A decisão de se tornar escrava submissa é livre para toda mulher. Ao assumir esse papel ela sabe que ao seu Dono deve obedecer e Ele, por sua vez, cobrará dela obediência e postura submissa na relação D/s, que decidiram viver em comum acordo.

No entanto, percebo que a maioria das mulheres que procuram viver o SM na condição de submissa, traz de sua vida baunilha, um temperamento oposto ao que procuram. Geralmente são mulheres de gênio forte e natureza rebelde e exatamente por serem assim é que buscam na submissão, equilíbrio para a sua natureza.

Como lidar com os mais diversos tipos de ordenamentos do Dono, sendo que nem todos eles são assimilados com facilidade? Como obedecer e se submeter se a natureza insiste descontroladamente em se rebelar?

 

Esse é o desafio constante de toda submissa que traz consigo uma natureza rebelde. A priori é um contrassenso rebeldia e a submissão, mas para a mulher que tem essa natureza e decide viver uma relação D/s é necessário cuidado redobrado e busca constante do equilíbrio. Quando uma submissa desobedece por rebeldia, o Dono repudia a atitude dela, pois está ferindo ao que foi acordado. Por outro lado, a submissa quando se vê nessa situação, muitas vezes, assume para si um sentimento de culpa que pode ser pior do que os mais severos castigos. Ela queria tanto… mas não conseguiu! O desejo da submissa foi violado por um ato impensado, um gesto brusco agressivo, uma contestação. O desequilíbrio se estabelece em ambas as partes.
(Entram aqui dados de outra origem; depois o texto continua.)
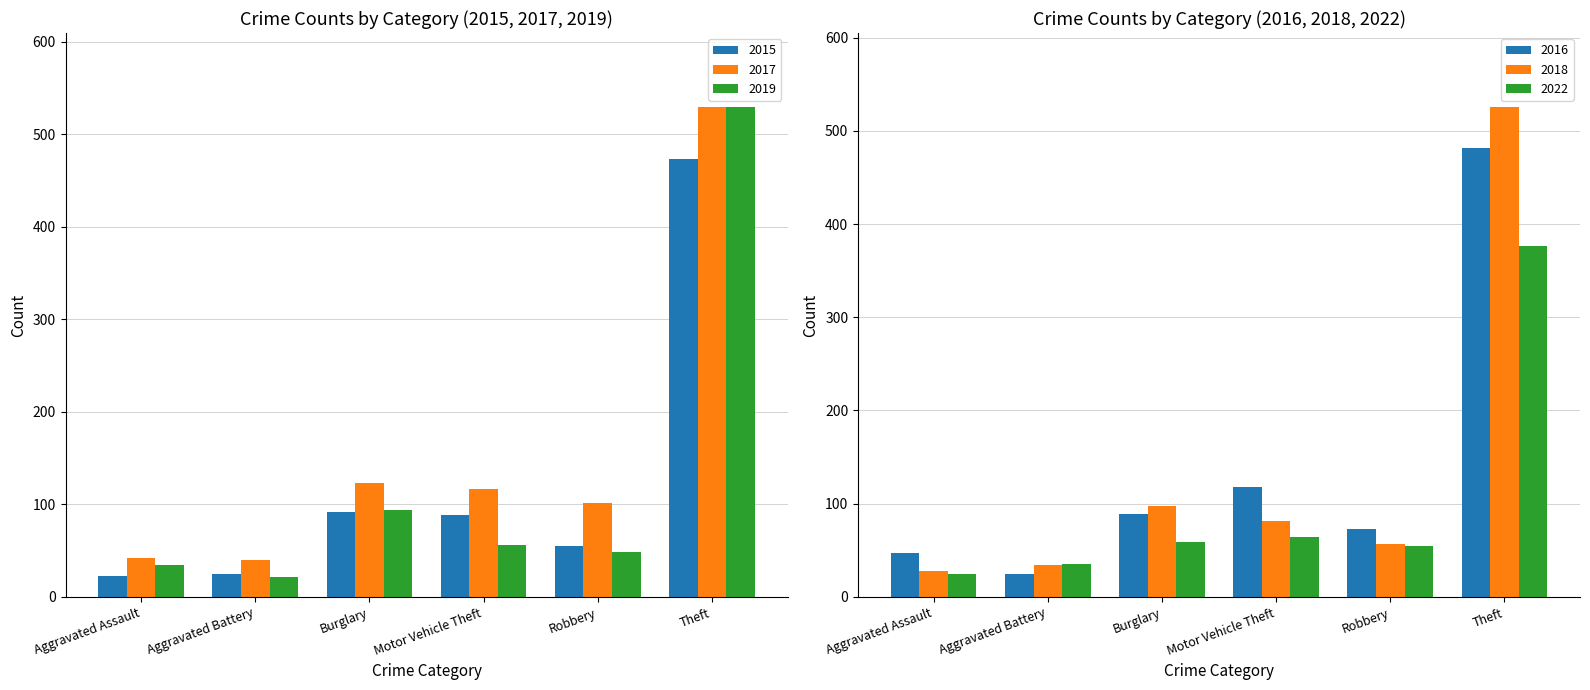

Which series has the largest total across all categories?

2017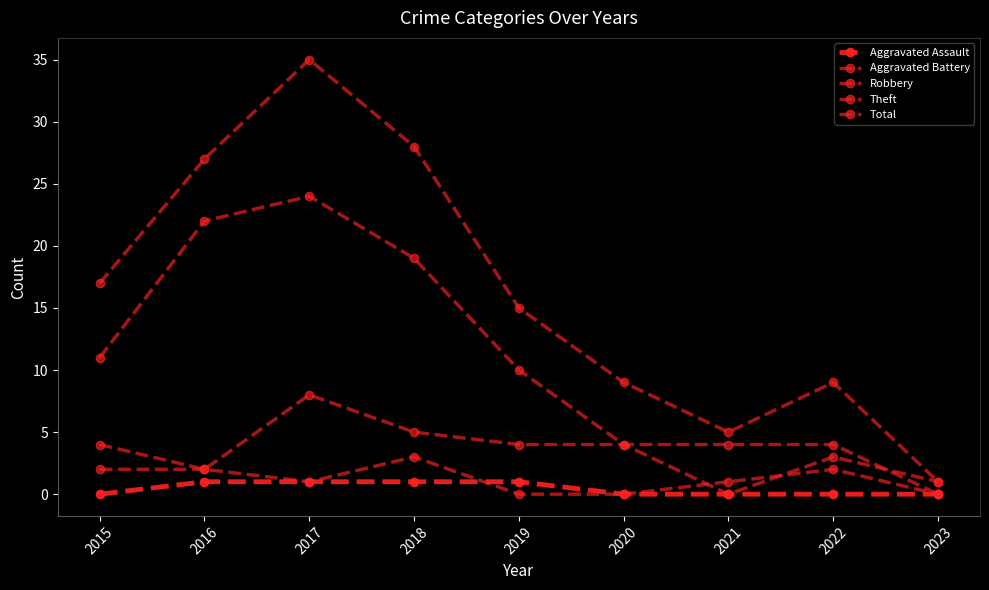

True or false: Aggravated Assault and Total cross at least once.

False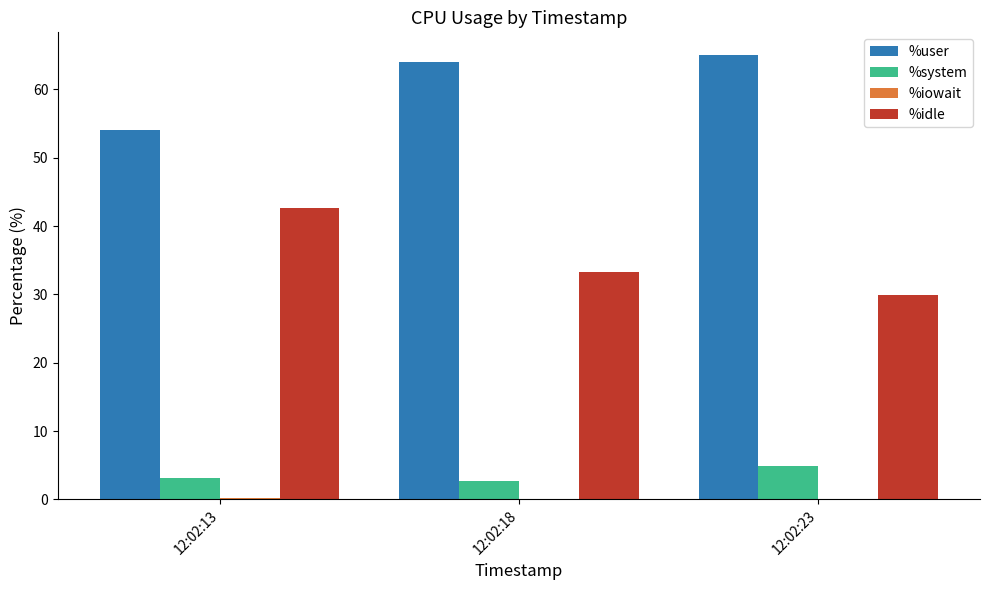

Which series has the largest total across all categories?

%user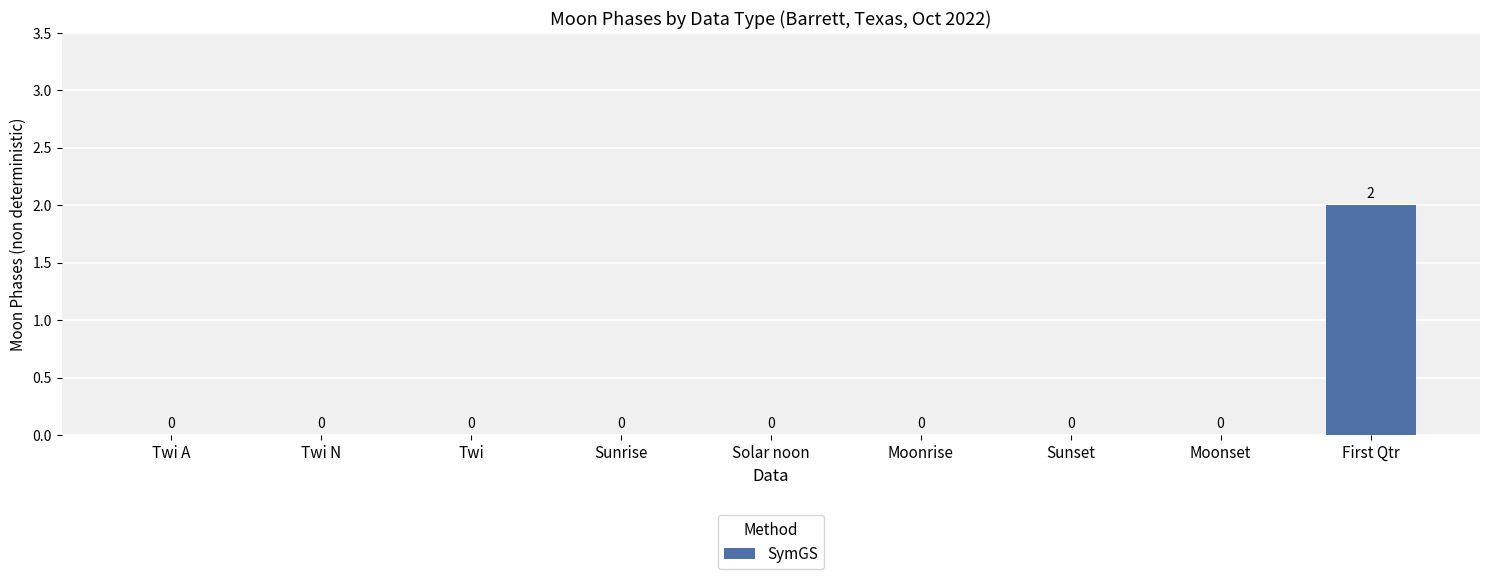

What is the sum of all values?

2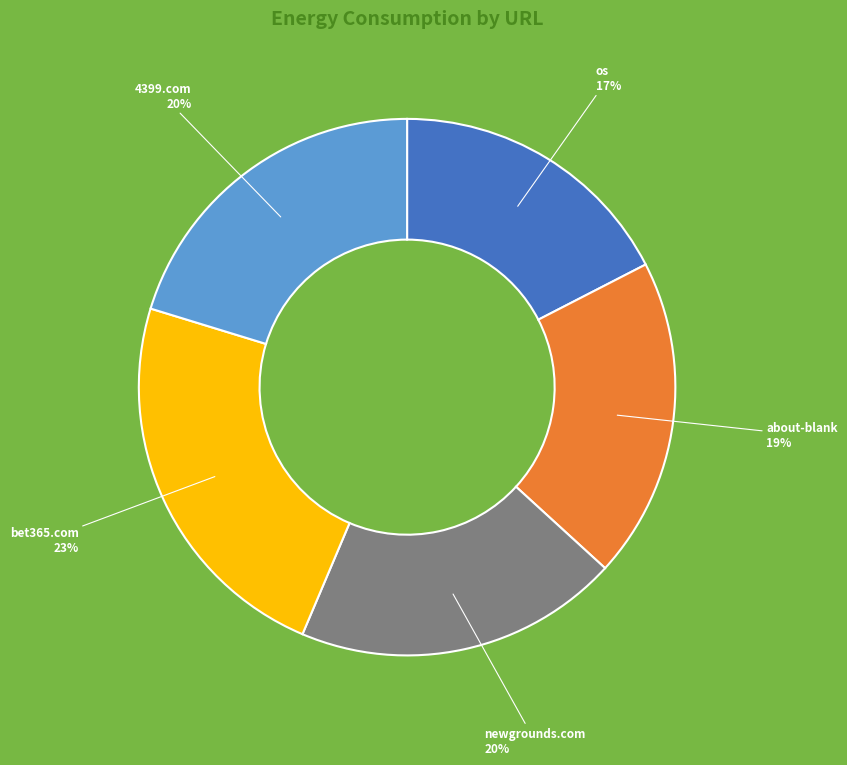

Is there any slice that represents more than half of the pie?

No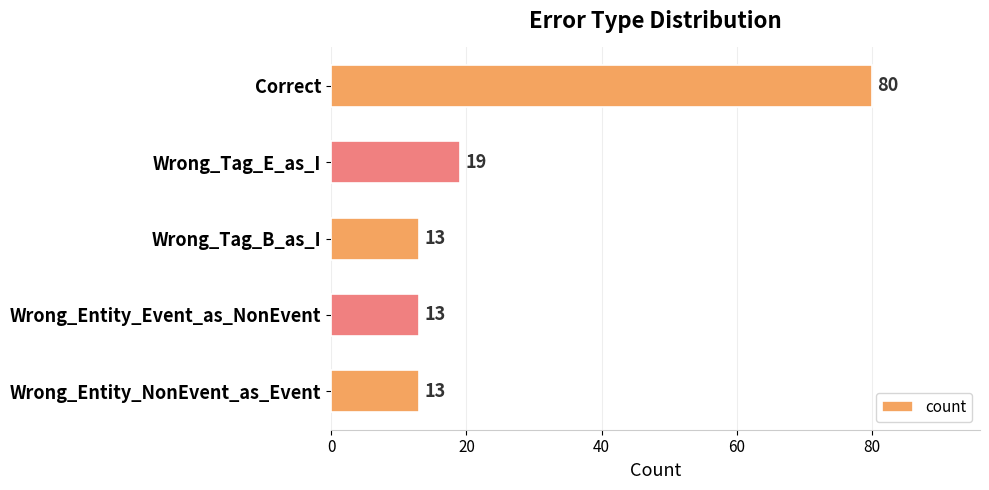

The value at Wrong_Entity_Event_as_NonEvent is 19. True or false?

False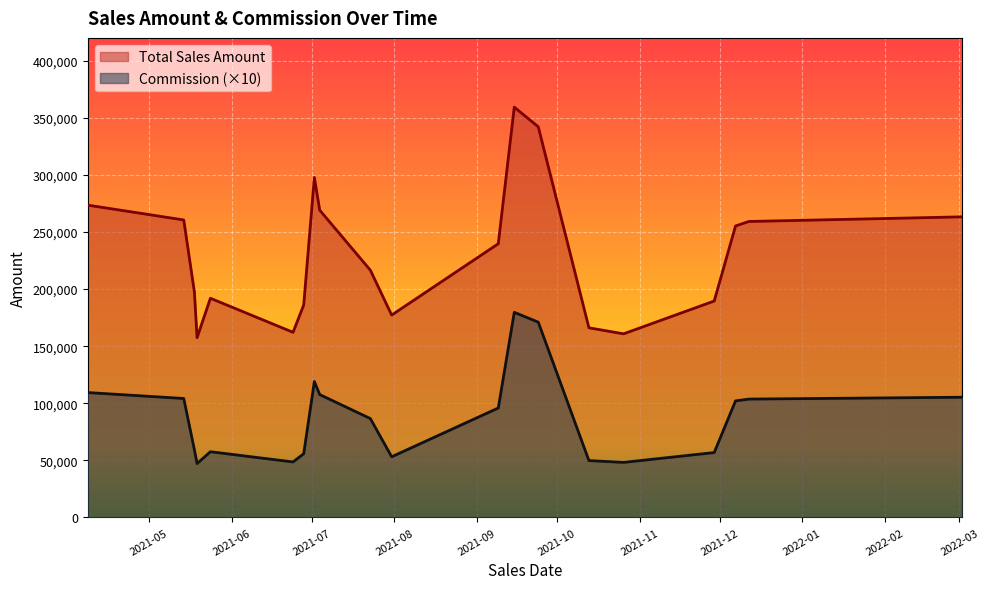

What is the difference between the maximum and second lowest values in the Commission series?

13143.3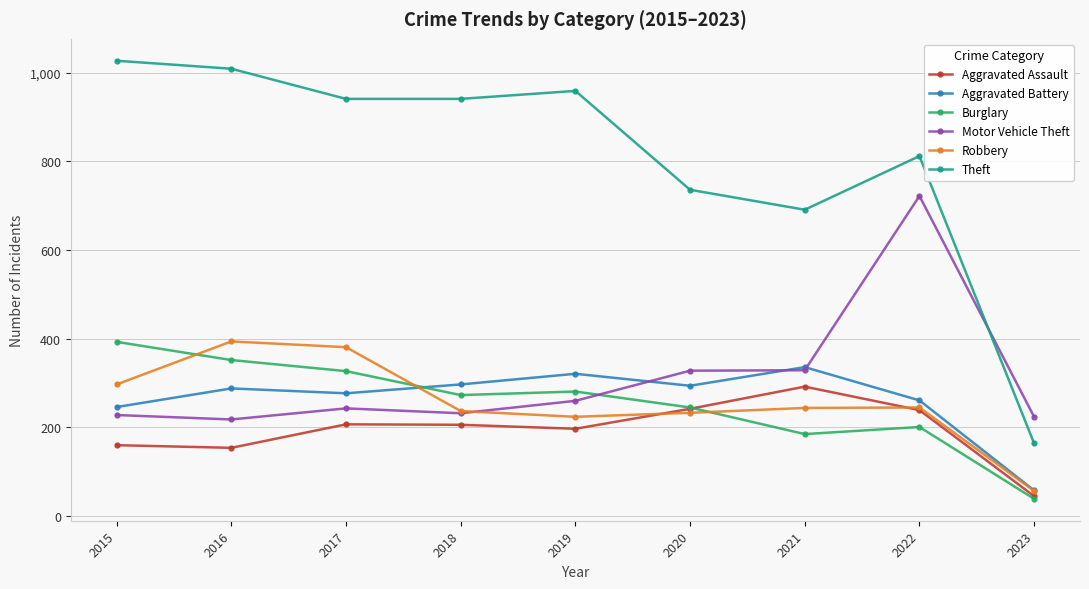

Count the number of data series in this chart.

6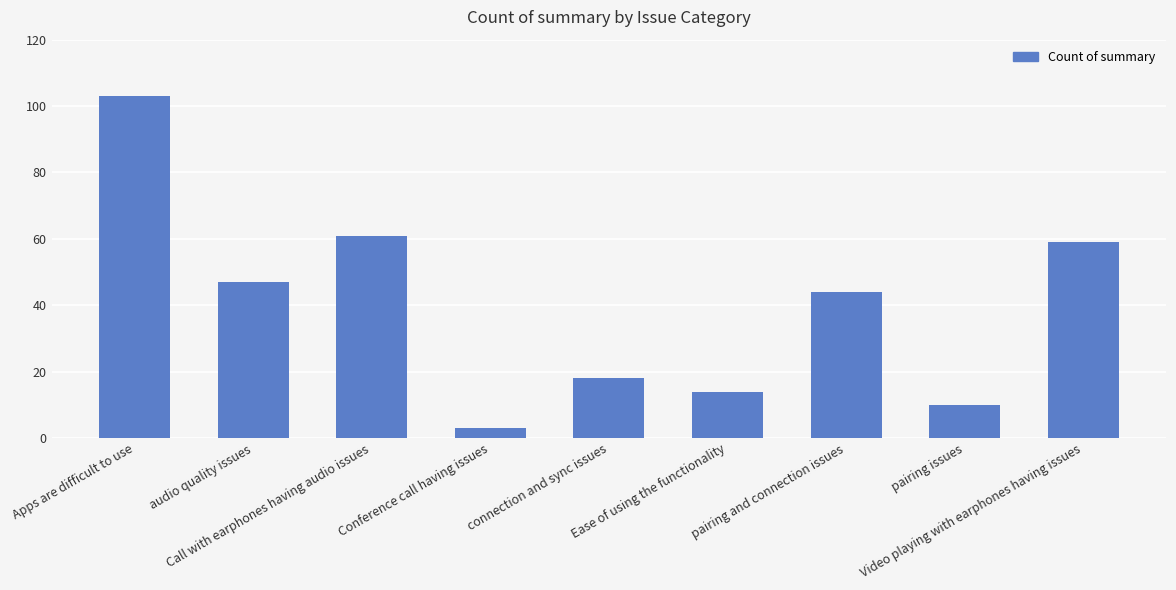

What is the average value?

40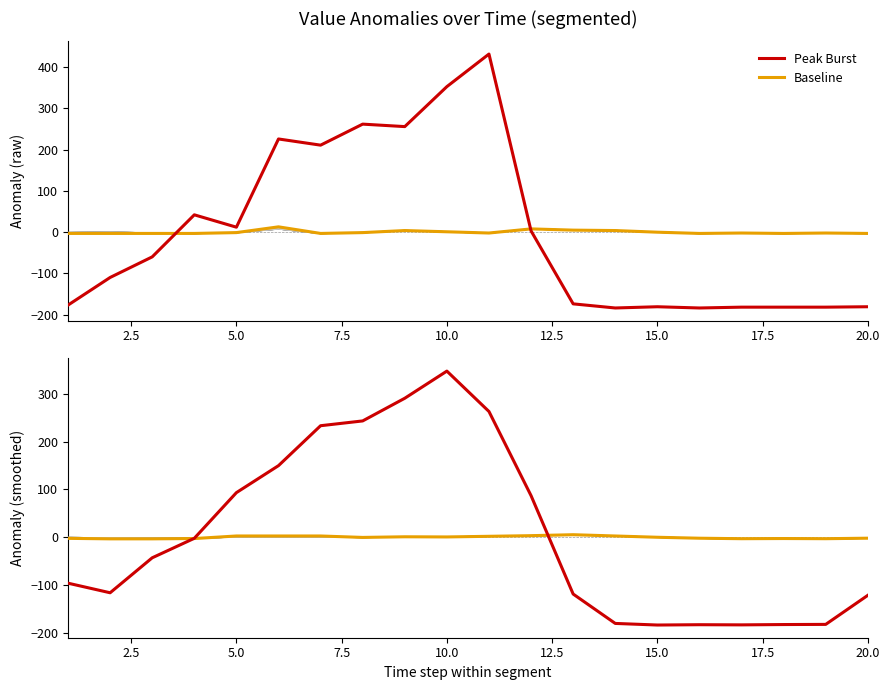

What is the difference between the maximum and second lowest values in the Peak Burst series?

529.7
Uma das situações onde mais se percebe a rebeldia de uma submissa, não só dela, mas no caso estou me referindo a submissão, é a tão conhecida situação de ciúme. A relação D/s é muito intensa, quando ela está dando certo, o inconsciente da mulher, antes mesmo da submissa, tende a querer ter controle sobre o Dono, por mais que a realidade seja outra, os fatos dizem abertamente que ela não tem esse direito, esse sentimento de posse insiste em atormentá-la. É comum isso acontecer quando o Dono tem sob seu domínio mais de uma submissa e dá mais atenção a outras. Não somente a outra submissa, mas uma Rainha convidada, ou qualquer pessoa que possa desestabilizar a zona de conforto da submissa. Sentir-se preterida, fragilizada pelo Dono é uma situação propícia para desencadear sentimentos de rebeldia. Porém não é só o ciúme que provoca esse instinto rebelde, outras situações também, esse foi apenas um exemplo.

Há de se considerar que grande parte dos dominadores sente mais prazer quando consegue envergar a rebeldia da uma escrava do que tê-la na condição sempre passiva e cordata. No entanto, tudo tem limite, a constância de atos rebeldes pode desgastar e até mesmo por um fim na relação. Uma coisa é agir impulsivamente com rebeldia, outra é fazer disso um modo de vida e colocar em cheque a autoridade de quem domina.

Não há remédio, nem fórmula mágica que controle essa natureza explosiva, a não ser diligência constante. A “sub-rebelde” deve estar atenta e tentar se controlar nas mais diversas situações-limite para não ter do que se arrepender. O bom da história é que quanto mais o Dono vê a submissa se conter e forjar sua natureza amotinada, mais Ele se aproxima dela.